Reproduce the records that follow exactly as they are written.

=== Exercise input ===

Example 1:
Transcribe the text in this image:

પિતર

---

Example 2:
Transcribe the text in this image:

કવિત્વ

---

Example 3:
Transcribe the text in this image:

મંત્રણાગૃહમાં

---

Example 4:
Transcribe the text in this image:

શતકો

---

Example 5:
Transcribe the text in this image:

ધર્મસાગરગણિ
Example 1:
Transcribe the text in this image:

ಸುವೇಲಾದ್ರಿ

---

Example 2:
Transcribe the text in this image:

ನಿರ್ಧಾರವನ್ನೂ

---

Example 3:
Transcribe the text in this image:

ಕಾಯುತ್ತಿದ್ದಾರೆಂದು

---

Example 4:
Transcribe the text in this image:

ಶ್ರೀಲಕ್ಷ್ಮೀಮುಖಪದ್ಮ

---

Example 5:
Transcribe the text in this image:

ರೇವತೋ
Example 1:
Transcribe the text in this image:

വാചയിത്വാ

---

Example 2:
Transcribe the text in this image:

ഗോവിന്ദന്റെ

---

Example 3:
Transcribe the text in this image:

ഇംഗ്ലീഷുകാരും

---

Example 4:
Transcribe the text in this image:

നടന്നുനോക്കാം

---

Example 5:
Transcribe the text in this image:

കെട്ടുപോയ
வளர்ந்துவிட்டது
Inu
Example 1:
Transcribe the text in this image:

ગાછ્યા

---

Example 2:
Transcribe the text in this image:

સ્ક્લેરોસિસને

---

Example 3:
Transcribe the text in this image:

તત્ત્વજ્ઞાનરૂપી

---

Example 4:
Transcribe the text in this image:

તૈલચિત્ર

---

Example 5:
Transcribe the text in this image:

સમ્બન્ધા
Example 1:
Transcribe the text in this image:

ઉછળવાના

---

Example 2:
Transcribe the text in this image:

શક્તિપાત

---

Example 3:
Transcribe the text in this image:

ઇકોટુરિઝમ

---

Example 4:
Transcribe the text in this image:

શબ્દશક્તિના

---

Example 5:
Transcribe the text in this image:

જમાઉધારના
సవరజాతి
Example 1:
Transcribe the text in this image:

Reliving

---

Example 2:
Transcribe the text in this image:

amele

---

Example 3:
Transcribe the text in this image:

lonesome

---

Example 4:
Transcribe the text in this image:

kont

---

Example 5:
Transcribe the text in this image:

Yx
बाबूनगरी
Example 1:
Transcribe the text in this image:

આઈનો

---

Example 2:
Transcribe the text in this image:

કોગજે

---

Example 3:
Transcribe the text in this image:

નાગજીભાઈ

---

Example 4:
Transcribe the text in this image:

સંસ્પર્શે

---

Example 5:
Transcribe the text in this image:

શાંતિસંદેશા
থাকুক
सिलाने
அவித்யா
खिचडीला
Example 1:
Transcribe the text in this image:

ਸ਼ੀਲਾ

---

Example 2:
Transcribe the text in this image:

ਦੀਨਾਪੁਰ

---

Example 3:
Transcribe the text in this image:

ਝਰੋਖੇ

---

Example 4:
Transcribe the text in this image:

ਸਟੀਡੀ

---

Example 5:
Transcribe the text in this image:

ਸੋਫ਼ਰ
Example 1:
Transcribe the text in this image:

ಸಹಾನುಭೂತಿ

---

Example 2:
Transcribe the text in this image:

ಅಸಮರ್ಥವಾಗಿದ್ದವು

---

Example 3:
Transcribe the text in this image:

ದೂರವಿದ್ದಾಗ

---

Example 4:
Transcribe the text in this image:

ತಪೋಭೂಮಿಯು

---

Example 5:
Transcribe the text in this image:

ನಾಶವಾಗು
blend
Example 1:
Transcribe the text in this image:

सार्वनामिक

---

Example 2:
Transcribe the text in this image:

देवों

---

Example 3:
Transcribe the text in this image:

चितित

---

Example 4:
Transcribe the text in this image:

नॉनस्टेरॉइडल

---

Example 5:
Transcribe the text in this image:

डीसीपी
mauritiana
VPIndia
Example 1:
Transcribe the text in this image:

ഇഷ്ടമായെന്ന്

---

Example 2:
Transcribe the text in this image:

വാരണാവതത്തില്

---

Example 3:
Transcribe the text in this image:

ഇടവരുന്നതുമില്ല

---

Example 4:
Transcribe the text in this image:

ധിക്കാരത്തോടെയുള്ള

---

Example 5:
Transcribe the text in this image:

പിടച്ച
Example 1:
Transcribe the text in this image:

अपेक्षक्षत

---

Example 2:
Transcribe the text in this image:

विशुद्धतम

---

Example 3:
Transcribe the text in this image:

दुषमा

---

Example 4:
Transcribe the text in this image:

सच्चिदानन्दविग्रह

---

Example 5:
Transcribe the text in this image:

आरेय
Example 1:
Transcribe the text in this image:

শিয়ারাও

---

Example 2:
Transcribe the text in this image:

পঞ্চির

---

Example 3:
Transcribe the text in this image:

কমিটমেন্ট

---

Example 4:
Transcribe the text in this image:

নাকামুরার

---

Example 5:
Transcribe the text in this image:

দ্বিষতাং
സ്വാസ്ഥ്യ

===

**Output of the task:**
Example 1:
Transcribe the text in this image:

પિતર

---

Example 2:
Transcribe the text in this image:

કવિત્વ

---

Example 3:
Transcribe the text in this image:

મંત્રણાગૃહમાં

---

Example 4:
Transcribe the text in this image:

શતકો

---

Example 5:
Transcribe the text in this image:

ધર્મસાગરગણિ
Example 1:
Transcribe the text in this image:

ಸುವೇಲಾದ್ರಿ

---

Example 2:
Transcribe the text in this image:

ನಿರ್ಧಾರವನ್ನೂ

---

Example 3:
Transcribe the text in this image:

ಕಾಯುತ್ತಿದ್ದಾರೆಂದು

---

Example 4:
Transcribe the text in this image:

ಶ್ರೀಲಕ್ಷ್ಮೀಮುಖಪದ್ಮ

---

Example 5:
Transcribe the text in this image:

ರೇವತೋ
Example 1:
Transcribe the text in this image:

വാചയിത്വാ

---

Example 2:
Transcribe the text in this image:

ഗോവിന്ദന്റെ

---

Example 3:
Transcribe the text in this image:

ഇംഗ്ലീഷുകാരും

---

Example 4:
Transcribe the text in this image:

നടന്നുനോക്കാം

---

Example 5:
Transcribe the text in this image:

കെട്ടുപോയ
வளர்ந்துவிட்டது
Inu
Example 1:
Transcribe the text in this image:

ગાછ્યા

---

Example 2:
Transcribe the text in this image:

સ્ક્લેરોસિસને

---

Example 3:
Transcribe the text in this image:

તત્ત્વજ્ઞાનરૂપી

---

Example 4:
Transcribe the text in this image:

તૈલચિત્ર

---

Example 5:
Transcribe the text in this image:

સમ્બન્ધા
Example 1:
Transcribe the text in this image:

ઉછળવાના

---

Example 2:
Transcribe the text in this image:

શક્તિપાત

---

Example 3:
Transcribe the text in this image:

ઇકોટુરિઝમ

---

Example 4:
Transcribe the text in this image:

શબ્દશક્તિના

---

Example 5:
Transcribe the text in this image:

જમાઉધારના
సవరజాతి
Example 1:
Transcribe the text in this image:

Reliving

---

Example 2:
Transcribe the text in this image:

amele

---

Example 3:
Transcribe the text in this image:

lonesome

---

Example 4:
Transcribe the text in this image:

kont

---

Example 5:
Transcribe the text in this image:

Yx
बाबूनगरी
Example 1:
Transcribe the text in this image:

આઈનો

---

Example 2:
Transcribe the text in this image:

કોગજે

---

Example 3:
Transcribe the text in this image:

નાગજીભાઈ

---

Example 4:
Transcribe the text in this image:

સંસ્પર્શે

---

Example 5:
Transcribe the text in this image:

શાંતિસંદેશા
থাকুক
सिलाने
அவித்யா
खिचडीला
Example 1:
Transcribe the text in this image:

ਸ਼ੀਲਾ

---

Example 2:
Transcribe the text in this image:

ਦੀਨਾਪੁਰ

---

Example 3:
Transcribe the text in this image:

ਝਰੋਖੇ

---

Example 4:
Transcribe the text in this image:

ਸਟੀਡੀ

---

Example 5:
Transcribe the text in this image:

ਸੋਫ਼ਰ
Example 1:
Transcribe the text in this image:

ಸಹಾನುಭೂತಿ

---

Example 2:
Transcribe the text in this image:

ಅಸಮರ್ಥವಾಗಿದ್ದವು

---

Example 3:
Transcribe the text in this image:

ದೂರವಿದ್ದಾಗ

---

Example 4:
Transcribe the text in this image:

ತಪೋಭೂಮಿಯು

---

Example 5:
Transcribe the text in this image:

ನಾಶವಾಗು
blend
Example 1:
Transcribe the text in this image:

सार्वनामिक

---

Example 2:
Transcribe the text in this image:

देवों

---

Example 3:
Transcribe the text in this image:

चितित

---

Example 4:
Transcribe the text in this image:

नॉनस्टेरॉइडल

---

Example 5:
Transcribe the text in this image:

डीसीपी
mauritiana
VPIndia
Example 1:
Transcribe the text in this image:

ഇഷ്ടമായെന്ന്

---

Example 2:
Transcribe the text in this image:

വാരണാവതത്തില്

---

Example 3:
Transcribe the text in this image:

ഇടവരുന്നതുമില്ല

---

Example 4:
Transcribe the text in this image:

ധിക്കാരത്തോടെയുള്ള

---

Example 5:
Transcribe the text in this image:

പിടച്ച
Example 1:
Transcribe the text in this image:

अपेक्षक्षत

---

Example 2:
Transcribe the text in this image:

विशुद्धतम

---

Example 3:
Transcribe the text in this image:

दुषमा

---

Example 4:
Transcribe the text in this image:

सच्चिदानन्दविग्रह

---

Example 5:
Transcribe the text in this image:

आरेय
Example 1:
Transcribe the text in this image:

শিয়ারাও

---

Example 2:
Transcribe the text in this image:

পঞ্চির

---

Example 3:
Transcribe the text in this image:

কমিটমেন্ট

---

Example 4:
Transcribe the text in this image:

নাকামুরার

---

Example 5:
Transcribe the text in this image:

দ্বিষতাং
സ്വാസ്ഥ്യ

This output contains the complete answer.